What lines in the entries hold the string "https"? List them.

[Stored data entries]
_ _ _ _
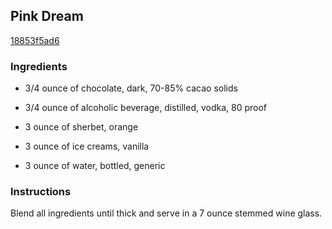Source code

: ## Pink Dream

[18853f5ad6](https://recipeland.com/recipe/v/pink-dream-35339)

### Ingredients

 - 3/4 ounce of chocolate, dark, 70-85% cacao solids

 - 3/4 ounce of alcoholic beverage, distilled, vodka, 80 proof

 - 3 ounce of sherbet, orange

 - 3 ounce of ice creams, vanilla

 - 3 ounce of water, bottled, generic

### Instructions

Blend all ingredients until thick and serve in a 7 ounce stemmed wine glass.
_ _ _ _
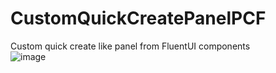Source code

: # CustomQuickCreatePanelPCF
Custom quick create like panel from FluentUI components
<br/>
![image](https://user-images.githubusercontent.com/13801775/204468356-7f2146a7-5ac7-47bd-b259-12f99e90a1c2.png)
_ _ _ _
**Expected answer:**
[18853f5ad6](https://recipeland.com/recipe/v/pink-dream-35339)
![image](https://user-images.githubusercontent.com/13801775/204468356-7f2146a7-5ac7-47bd-b259-12f99e90a1c2.png)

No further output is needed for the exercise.